[Dataset items]
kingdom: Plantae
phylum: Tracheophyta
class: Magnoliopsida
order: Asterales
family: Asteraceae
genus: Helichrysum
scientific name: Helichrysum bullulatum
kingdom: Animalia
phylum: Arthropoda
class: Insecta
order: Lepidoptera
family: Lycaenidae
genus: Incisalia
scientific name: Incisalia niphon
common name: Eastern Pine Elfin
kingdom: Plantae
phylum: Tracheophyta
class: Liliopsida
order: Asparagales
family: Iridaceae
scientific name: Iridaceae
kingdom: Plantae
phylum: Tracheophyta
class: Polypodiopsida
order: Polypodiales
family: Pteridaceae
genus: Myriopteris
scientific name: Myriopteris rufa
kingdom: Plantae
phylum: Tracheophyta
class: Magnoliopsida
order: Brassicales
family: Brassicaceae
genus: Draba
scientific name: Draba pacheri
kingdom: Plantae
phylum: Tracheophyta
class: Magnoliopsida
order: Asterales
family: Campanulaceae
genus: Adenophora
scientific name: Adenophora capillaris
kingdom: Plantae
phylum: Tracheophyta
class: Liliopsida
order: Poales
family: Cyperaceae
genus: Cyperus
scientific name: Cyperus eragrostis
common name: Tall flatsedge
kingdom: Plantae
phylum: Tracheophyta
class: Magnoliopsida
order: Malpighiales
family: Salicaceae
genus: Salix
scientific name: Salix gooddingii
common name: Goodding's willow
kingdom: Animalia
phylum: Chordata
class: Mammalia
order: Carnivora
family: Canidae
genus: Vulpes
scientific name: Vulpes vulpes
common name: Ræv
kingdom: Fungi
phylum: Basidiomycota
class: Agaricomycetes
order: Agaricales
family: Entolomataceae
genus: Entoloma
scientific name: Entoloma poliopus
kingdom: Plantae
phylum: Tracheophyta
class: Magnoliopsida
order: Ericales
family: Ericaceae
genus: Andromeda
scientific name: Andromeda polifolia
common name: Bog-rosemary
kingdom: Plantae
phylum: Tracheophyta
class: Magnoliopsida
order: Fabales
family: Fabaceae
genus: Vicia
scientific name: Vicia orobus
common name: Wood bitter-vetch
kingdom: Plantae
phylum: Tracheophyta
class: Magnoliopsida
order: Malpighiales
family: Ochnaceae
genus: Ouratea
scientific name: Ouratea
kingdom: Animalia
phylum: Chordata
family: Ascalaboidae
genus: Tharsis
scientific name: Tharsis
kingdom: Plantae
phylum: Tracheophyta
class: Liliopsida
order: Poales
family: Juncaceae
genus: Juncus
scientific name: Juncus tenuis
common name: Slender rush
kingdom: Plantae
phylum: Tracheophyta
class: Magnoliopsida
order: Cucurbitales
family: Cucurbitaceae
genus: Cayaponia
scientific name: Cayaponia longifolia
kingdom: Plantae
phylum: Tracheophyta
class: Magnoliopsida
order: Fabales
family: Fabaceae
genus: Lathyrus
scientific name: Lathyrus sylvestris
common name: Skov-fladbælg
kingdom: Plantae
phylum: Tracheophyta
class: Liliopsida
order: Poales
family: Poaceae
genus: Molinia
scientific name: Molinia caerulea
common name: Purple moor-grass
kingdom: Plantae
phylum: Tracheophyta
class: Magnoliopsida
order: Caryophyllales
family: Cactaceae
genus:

Stated goal: Can you reproduce, word for word, the lines starting at the one containing "common name: Skov-fladbælg" and ending with the final line of the data above, including both ends?

Result for this exercise:
common name: Skov-fladbælg
kingdom: Plantae
phylum: Tracheophyta
class: Liliopsida
order: Poales
family: Poaceae
genus: Molinia
scientific name: Molinia caerulea
common name: Purple moor-grass
kingdom: Plantae
phylum: Tracheophyta
class: Magnoliopsida
order: Caryophyllales
family: Cactaceae
genus:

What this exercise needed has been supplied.